During Harold’s stent at the PSC, he had the opportunity to Chair the Utility Market Access Partnership Program (UMAP), a subcommittee of the National Association of Regulatory Utility Commissioners presently known as Supplier and Workforce Diversity Subcommittee. Harold chaired the subcommittee from 2004-2012. The purpose of UMAP was to familiarize the utilities in the U.S. of the value in utilizing MBE’s in their procurement programs, as well as establishing MBE Programs. He was also instrumental, along with Commissioner Michael Peevy, President of the California Public Service Commission, in starting the National Utilities Diversity Council (NUDC). This organization is responsible for the following: a compilation of aggregated spend data and publicly available information concerning supplier diversity and population in each state; best practices across the spectrum of supplier diversity operation; tools for encouraging supplier diversity and; resources to help diverse suppliers identify opportunity.
What makes an effective supplier delivery program? Assessing the impact and program metrics. Understanding the numbers of the supplier diversity program, and an advocate who can articulate the message and influence policy and decision makers that yield results. Harold Williams proved to be the right person to champion the call for diversity and inclusion and he continues to blaze the trail and leave his mark. My thing is being able to assist the underserved, Harold’s says. I heard Marc Morial, President, National Urban League say this recently when discussing the State of Black America in 2018, “we are like a caboose in the back of the train, we are moving along, but we’re always in the back”. For me, says Harold, being able to assist the underserved is my passion. I appreciate BGE providing me with a platform to establish an MBE Program locally and then it became national. When I think about the individuals that shaped and impacted my life, they include Congressman Parren J., Mitchell, Congressman Kwesi Mfume, Congressman Elijah Cummings, State Senator Nathaniel McFadden, Delegate Adrienne Jones, all these individuals were instrumental in furthering the cause dealing with minority and women and disabled service veterans.
Harold continues to lend his voice and talents to helping others through The Harold D. Williams Energy and Sustainability Resource Center, a 501C (3) nonprofit organization, created in 2017 to bring both his vision and legacy to fruition.
His commitment to service is the impetus for starting the Center and it will function as a catalyst to help ensure that the nation’s Energy and Sustainability industries are more available to minorities, women, disabled service veterans, historically black colleges and the underserved populations.
The Center will support its activities through generous contributions from donor agencies, businesses and community for specific programs, through general fund-raising recognizing patrons, through contributions in kind of expertise, space, etc., and through grants.
The Center’s activities will be managed by a core staff of an Executive Director, Program Manager, Development Director, and Accounts Manager.

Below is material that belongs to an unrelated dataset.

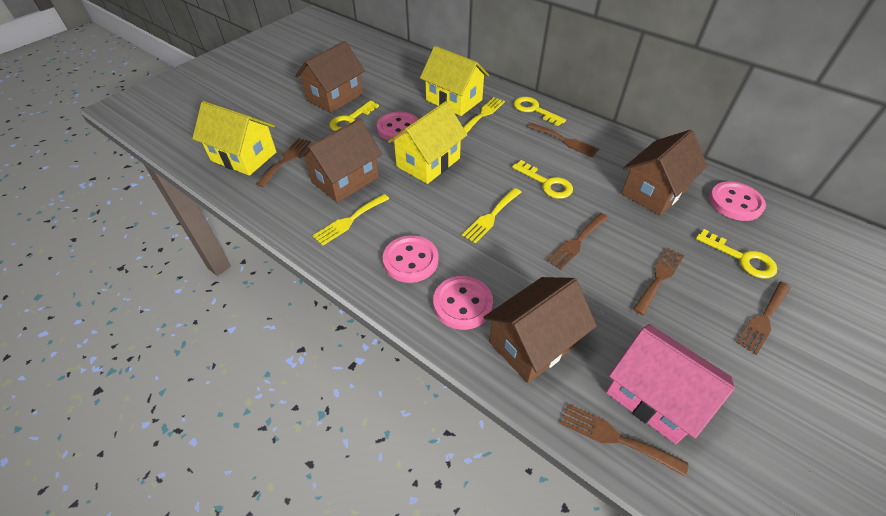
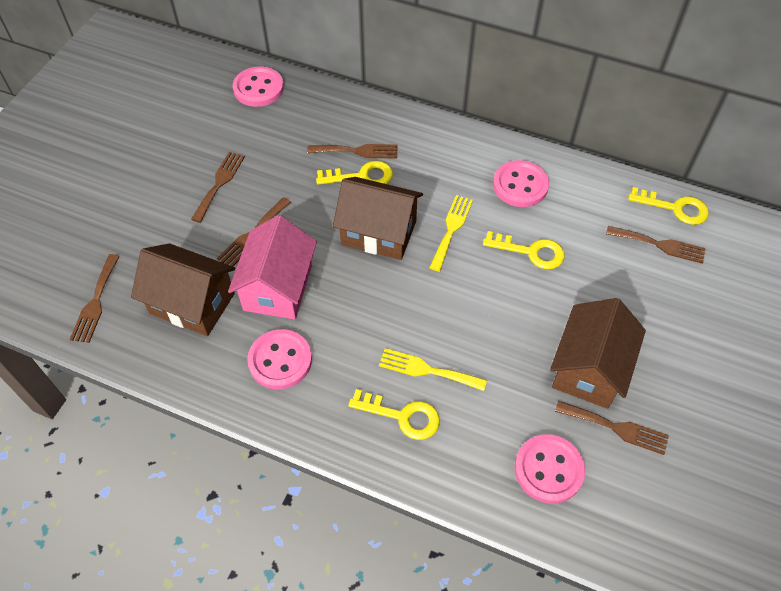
brown house: 4 -> 3
yellow fork: 3 -> 2
yellow house: 3 -> 0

Day to day functions will be performed by staff in positions offered as internships, work-study positions, or part-time jobs to students in partner universities and colleges.
The Center will perform end of the program and annual evaluations to assess its programs’ goals and outcomes, to be able to fulfill its long-term vision. The Center will make its annual report available to all donor agencies.
The industry will recognize the Center for the ability to the move its business relationship to sustainable capacity building Partnerships.